The number of RBs depends on your bandwidth:
| Bandwidth | Resource Blocks |
|---|---|
| 1.4 MHz | 6 RBs |
| 5 MHz | 25 RBs |
| 10 MHz | 50 RBs |
| 20 MHz | 100 RBs |
The scheduler assigns RBs to users each subframe. More RBs = more capacity.
FDD vs TDD: Frame Types
LTE supports two duplexing modes that determine how uplink and downlink share the spectrum.
Type 1: FDD (Frequency Division Duplex)
FDD uses separate frequencies for uplink and downlink:
- Uplink and downlink transmit simultaneously
- Requires paired spectrum (two frequency bands)
- All 10 subframes available for each direction
- Most common in LTE deployments
Type 2: TDD (Time Division Duplex)
TDD uses the same frequency for both directions:
- Uplink and downlink take turns in time
- Uses unpaired spectrum (single frequency band)

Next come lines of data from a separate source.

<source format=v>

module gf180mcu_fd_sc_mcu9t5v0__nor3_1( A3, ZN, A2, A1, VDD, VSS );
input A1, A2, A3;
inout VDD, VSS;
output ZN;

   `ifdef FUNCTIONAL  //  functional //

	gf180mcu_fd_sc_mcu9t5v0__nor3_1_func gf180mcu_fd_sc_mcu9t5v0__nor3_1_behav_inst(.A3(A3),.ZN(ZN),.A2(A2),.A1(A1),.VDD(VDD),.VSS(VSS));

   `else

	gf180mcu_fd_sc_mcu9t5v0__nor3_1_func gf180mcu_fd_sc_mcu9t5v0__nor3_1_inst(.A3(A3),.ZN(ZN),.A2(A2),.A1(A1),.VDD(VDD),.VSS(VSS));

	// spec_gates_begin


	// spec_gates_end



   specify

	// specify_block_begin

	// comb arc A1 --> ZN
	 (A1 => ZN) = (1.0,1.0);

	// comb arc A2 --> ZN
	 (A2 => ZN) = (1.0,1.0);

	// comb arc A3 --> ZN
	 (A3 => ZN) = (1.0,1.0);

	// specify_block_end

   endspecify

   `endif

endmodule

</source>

- Some subframes for DL, some for UL, some special
- Flexible UL/DL ratio based on traffic patterns
Which is Better?
| Aspect | FDD | TDD |
|---|---|---|
| Spectrum | Paired (more expensive) | Unpaired |
| Latency | Lower (simultaneous) | Higher (waiting for turn) |
| Flexibility | Fixed UL/DL ratio | Adjustable ratio |
| Deployment | ~80% of LTE networks | ~20% of LTE networks |
FDD dominates because paired spectrum was historically more available and the constant bandwidth simplifies planning.
Summary: Key Parameters
| Parameter | Value |
|---|---|
| Radio frame | 10 ms |
| Subframe | 1 ms |
| Time-slot | 0.5 ms |
| Symbols/slot (Normal CP) | 7 |
| Symbols/slot (Extended CP) | 6 |
| Subcarrier spacing | 15 kHz |
| Resource Block | 12 subcarriers × 7 symbols |
| RB bandwidth | 180 kHz |
The frame structure is LTE’s universal clock. Every device, every tower, every packet follows this timing. It’s what makes coordinated multi-user access possible.